When the scientists peered through a microscope at thin slices of sarsen rock from Stone 58, they were surprised to discover that the stone was 99.7 percent quartz. A quartz “cement” held fine-to-medium quartz grains and formed “an interlocking mosaic of crystals,” Nash said.
That made the rock more durable, and it may have been why the builders chose that type of rock for their massive monument thousands of years ago.
“These cements are incredibly strong. I’ve wondered if the builders of Stonehenge could tell something about the stone properties, and not only chose the closest, biggest boulders, but also the ones that were most likely to stand the test of time,” Nash said.
Above: Microscope image from the sarsen sample showing the tightly interlocking mosaic of quartz crystals that cement the rock together.
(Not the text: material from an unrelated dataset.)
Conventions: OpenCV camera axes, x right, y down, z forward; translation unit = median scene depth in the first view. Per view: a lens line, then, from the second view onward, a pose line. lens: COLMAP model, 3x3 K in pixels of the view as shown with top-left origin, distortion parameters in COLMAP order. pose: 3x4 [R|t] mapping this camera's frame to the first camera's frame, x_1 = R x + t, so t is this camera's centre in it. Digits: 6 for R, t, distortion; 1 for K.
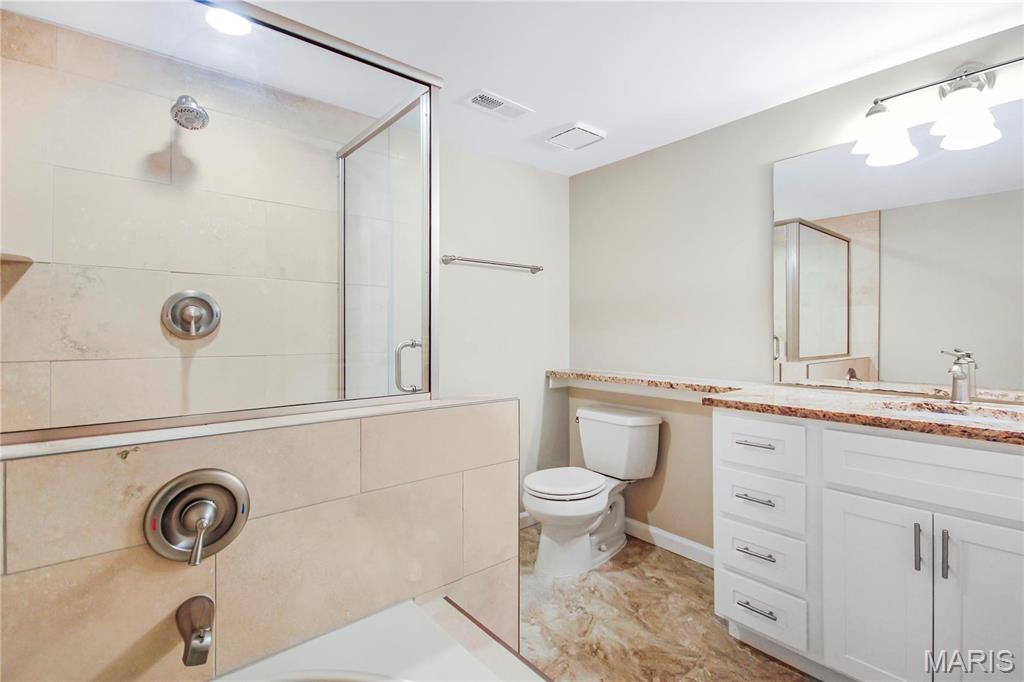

The outlines of quartz sand grains are indicated by arrows.
Older than dinosaurs
The researchers’ analysis also revealed clues about the ages of sediments in the rock, Nash said in the email.
“The sandy sediments within which the stone developed were deposited during the Paleogene period, 66 [million] to 23 million years ago, so the sarsens can be no older than this,” he explained.
However, when the scientists compared ratios of neodymium isotopes – or atoms of the element with a different number of neutrons in the nucleus – in the samples, they found that certain sediments in the sarsen stone were even more ancient.
And some of the sand grains formed as long ago as 1 billion to 1.6 billion years ago, Nash said.
While this analysis answered some questions about Stonehenge, other unresolved puzzles remain, among them the whereabouts of two more cores that were drilled from Stone 58 during the 1958 restoration, and which also vanished from the record.
Workers at the Salisbury Museum in England discovered part of one of those cores in their collection in 2019, the researchers reported. Museum director Adrian Green contacted a representative at English Heritage, reporting the discovery of a portion of a core from Stone 58 “in a box marked ‘3x Stonehenge Stones from ‘Treasure Box,'” according to the study.
The scientists investigated the Salisbury fragment alongside the Phillips core, and recorded its data in their study. However, “how and when it came to be at the museum was unknown,” the authors wrote.
The location of the third core (and the rest of the core found at the Salisbury Museum) “is similarly unknown,” the scientists said.
The findings were published August 4 in the journal PLOS One.